Comb the records below for the string "middle" and copy each line where it turns up.

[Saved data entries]
□ □ □ □

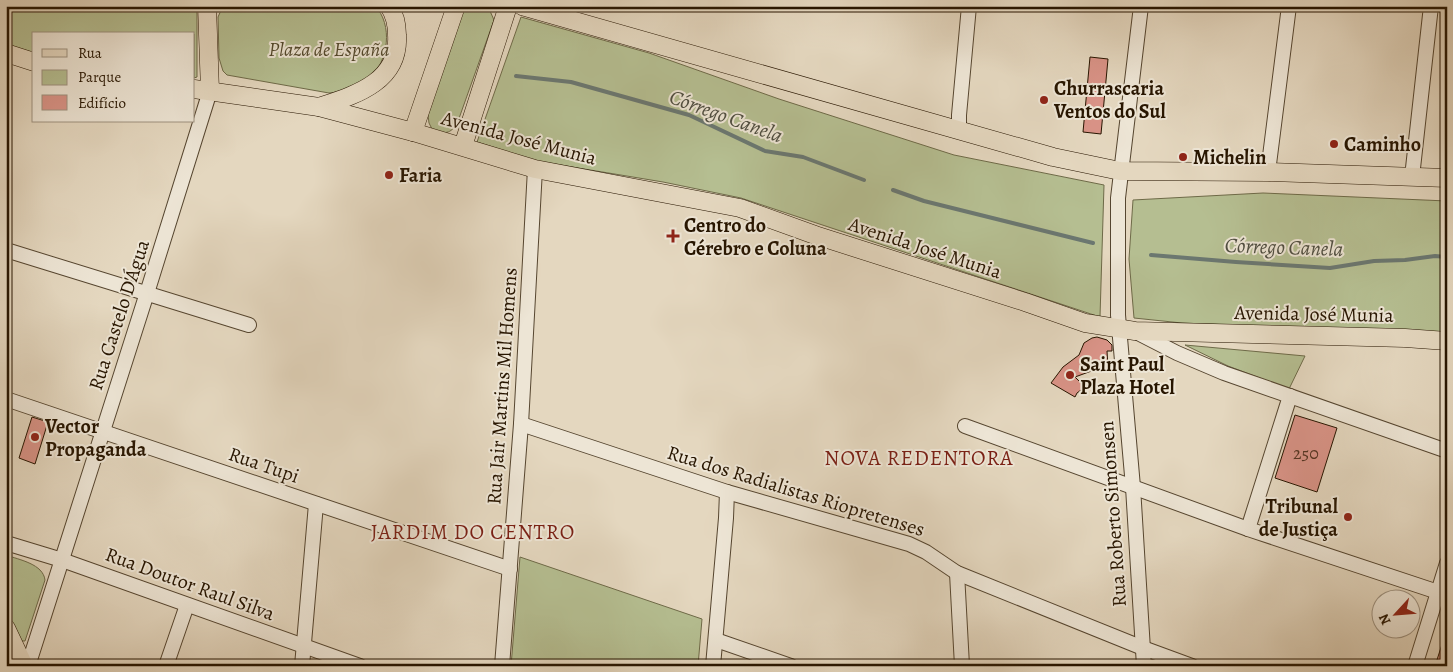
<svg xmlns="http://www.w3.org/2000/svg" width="1453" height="672" font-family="Alegreya,serif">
	<rect width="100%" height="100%" fill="#e4d7bf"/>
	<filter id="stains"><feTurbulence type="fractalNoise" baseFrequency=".004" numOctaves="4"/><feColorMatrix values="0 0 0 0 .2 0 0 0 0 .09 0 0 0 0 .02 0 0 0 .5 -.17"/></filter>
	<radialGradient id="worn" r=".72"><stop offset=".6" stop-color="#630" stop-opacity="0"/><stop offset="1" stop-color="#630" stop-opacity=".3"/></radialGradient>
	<g fill="#b5be91" stroke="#6e6a48">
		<polygon points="6,6 83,6 93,7 196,6 197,14 197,77 194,78 194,34 34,34 34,53 6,44"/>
		<path d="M223 6H375C393 24 389 62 369 78 362 84 338 93 329 93L227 75 223 71 219 58 218 17Z"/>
		<path d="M463 6H485L490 11 494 20 457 124C448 136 444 133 432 129L429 123 428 115Z"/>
		<polygon points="521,17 649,53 779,99 954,155 1104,185 1100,317 741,198 663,182 536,161 477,142"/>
		<polygon points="1263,193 1447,201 1447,334 1182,323 1134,318 1129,259 1133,200"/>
		<polygon points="1185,345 1305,356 1289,389 1228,366"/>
		<path d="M6 555C20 560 43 564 45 580L25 641H19L6 620Z"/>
		<polygon points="520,557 702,619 698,666 511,666"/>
	</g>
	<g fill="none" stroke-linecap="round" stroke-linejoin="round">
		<g stroke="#6b7770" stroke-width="4">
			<polyline points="516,76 571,82 689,115 765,151 803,157 864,180"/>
			<polyline points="893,190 924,201 1093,243"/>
			<polyline points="1151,255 1236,262 1330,268 1374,261 1405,260 1435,256 1447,257"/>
		</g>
	</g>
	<g fill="#d99387" stroke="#271500">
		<polygon points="1090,57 1108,59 1101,134 1083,132"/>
		<polygon points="1097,337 1107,340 1112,345 1112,351 1107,351 1108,368 1097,369 1075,377 1085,387 1077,393 1075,397 1051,383 1063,367 1079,355 1084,343 1092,338"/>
		<polygon points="1295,415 1337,428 1317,492 1275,478"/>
		<polygon points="32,417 48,422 35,464 19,458"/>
		<polygon points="1445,635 1447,636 1447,666 1435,666"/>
	</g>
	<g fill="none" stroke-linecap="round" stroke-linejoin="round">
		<defs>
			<g id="minor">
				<polyline points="1141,6 1118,198 1118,315 1133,487 1144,666"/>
				<polyline points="959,131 959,115 969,6"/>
				<polyline points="1268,172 1289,6"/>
				<polyline points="1412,177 1431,6"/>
				<polyline points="6,250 249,325"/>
				<polyline points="1136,332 1177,353 1224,373 1447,451"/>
				<polyline points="6,399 510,569"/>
				<polyline points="521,424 727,492 909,544 926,552 957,573 1143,648 1192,666"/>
				<polyline points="965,426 1248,529 1447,595"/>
				<polyline points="1248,529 1290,396"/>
				<polyline points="6,543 62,560 360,666"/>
				<polyline points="957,573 962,666"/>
				<polyline points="716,640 791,666"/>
				<polyline points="28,666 147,293 210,91"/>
				<polyline points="166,666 187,605"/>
				<polyline points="302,666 316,504"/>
				<polyline points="502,666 521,424 535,169"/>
				<polyline points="713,666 726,518 727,492"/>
				<polyline points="1415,666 1447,563"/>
			</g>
			<g id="major">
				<polyline points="207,6 210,91"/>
				<polyline points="522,6 1053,157 1120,171 1268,172 1447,178"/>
				<polyline points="6,53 34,62"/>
				<polyline points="194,89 319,107 413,132 535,169 740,208 815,235 1025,302 1085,323 1135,331 1405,338 1447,341"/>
				<path d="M319 107C355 95 400 82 397 35 397 25 395 15 389 6"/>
				<polyline points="413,132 456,6"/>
				<polyline points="463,146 508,6"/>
				<polyline points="6,628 24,666"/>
			</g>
		</defs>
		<use href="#minor" stroke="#564630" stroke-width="16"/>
		<use href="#major" stroke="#271500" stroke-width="19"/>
		<use href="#minor" stroke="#ede5d5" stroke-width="14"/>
		<use href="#major" stroke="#e4d7bf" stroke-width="18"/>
	</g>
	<g fill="#8f2418" stroke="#ede5d5" stroke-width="2">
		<circle cx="1044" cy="100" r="5"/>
		<circle cx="1334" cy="144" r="5"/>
		<circle cx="1183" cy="157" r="5"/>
		<circle cx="389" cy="175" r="5"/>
		<path d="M670.5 228.5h5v5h5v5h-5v5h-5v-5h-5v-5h5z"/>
		<circle cx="1070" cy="375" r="5"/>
		<circle cx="35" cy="437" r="5"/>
		<circle cx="1348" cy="517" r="5"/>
	</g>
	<g text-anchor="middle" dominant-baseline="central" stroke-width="4" stroke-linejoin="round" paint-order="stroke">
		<g font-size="18" fill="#543422">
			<text x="1306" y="453">250</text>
		</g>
		<g font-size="20" font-style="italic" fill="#52482c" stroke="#ede5d5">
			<text x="329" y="49">Plaza de España</text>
		</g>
		<g font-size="20" font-weight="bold" fill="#271500" stroke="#ede5d5" text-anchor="start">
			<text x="1054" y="88">Churrascaria<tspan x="1054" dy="23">Ventos do Sul</tspan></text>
			<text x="1344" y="144">Caminho</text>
			<text x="1193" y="157">Michelin</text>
			<text x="399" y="175">Faria</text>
			<text x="684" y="225">Centro do<tspan x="684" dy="23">Cérebro e Coluna</tspan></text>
			<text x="1080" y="364">Saint Paul<tspan x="1080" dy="23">Plaza Hotel</tspan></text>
			<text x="45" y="426">Vector<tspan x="45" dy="23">Propaganda</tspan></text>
			<text x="1338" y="506" text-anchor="end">Tribunal<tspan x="1338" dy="23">de Justiça</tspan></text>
		</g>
		<g font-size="20" fill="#271500" stroke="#ede5d5">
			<text transform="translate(519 138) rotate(15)">Avenida José Munia</text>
			<text transform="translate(925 248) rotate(18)">Avenida José Munia</text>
			<text transform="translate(1314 314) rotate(1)">Avenida José Munia</text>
			<text transform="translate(119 315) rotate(-72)">Rua Castelo D'Água</text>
			<text transform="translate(502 386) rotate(-86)">Rua Jair Martins Mil Homens</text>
			<text transform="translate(264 465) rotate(19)">Rua Tupi</text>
			<text transform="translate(796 491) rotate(17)">Rua dos Radialistas Riopretenses</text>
			<text transform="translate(1113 514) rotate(-94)">Rua Roberto Simonsen</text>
			<text transform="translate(190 584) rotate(20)">Rua Doutor Raul Silva</text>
		</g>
		<g font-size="21" font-style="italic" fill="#4f4e41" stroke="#ede5d5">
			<text transform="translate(726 116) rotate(20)">Córrego Canela</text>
			<text transform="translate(1284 247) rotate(2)">Córrego Canela</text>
		</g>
		<g font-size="21" letter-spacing="1" fill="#7a1f14" stroke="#ede5d5">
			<text x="919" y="458">NOVA REDENTORA</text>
			<text x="473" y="532">JARDIM DO CENTRO</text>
		</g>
	</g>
	<rect width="1453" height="672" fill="none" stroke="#e4d7bf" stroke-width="25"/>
	<rect x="8" y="8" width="1438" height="657" fill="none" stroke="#271500" stroke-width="2.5"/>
	<rect x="12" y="12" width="1428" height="647" fill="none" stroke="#271500"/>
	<rect x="32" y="32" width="162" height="90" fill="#ede5d5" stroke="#9e9280"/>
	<rect x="42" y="49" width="25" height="8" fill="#e4d7bf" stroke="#9e9280"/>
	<text x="78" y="58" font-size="15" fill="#271500">Rua</text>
	<rect x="42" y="70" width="25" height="15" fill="#b5be91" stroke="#9e9280"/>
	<text x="78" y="82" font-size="15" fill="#271500">Parque</text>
	<rect x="42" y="95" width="25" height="15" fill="#d99387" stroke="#9e9280"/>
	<text x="78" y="108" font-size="15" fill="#271500">Edifício</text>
	<g transform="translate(1396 614) rotate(244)"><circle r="24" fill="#ede5d5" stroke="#9e9280"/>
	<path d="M0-4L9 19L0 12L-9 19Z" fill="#8f2418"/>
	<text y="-8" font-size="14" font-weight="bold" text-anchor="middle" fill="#271500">N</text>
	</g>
	<rect width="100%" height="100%" filter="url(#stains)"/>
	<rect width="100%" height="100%" fill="url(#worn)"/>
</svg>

□ □ □ □

§ Response area
	<g text-anchor="middle" dominant-baseline="central" stroke-width="4" stroke-linejoin="round" paint-order="stroke">
	<text y="-8" font-size="14" font-weight="bold" text-anchor="middle" fill="#271500">N</text>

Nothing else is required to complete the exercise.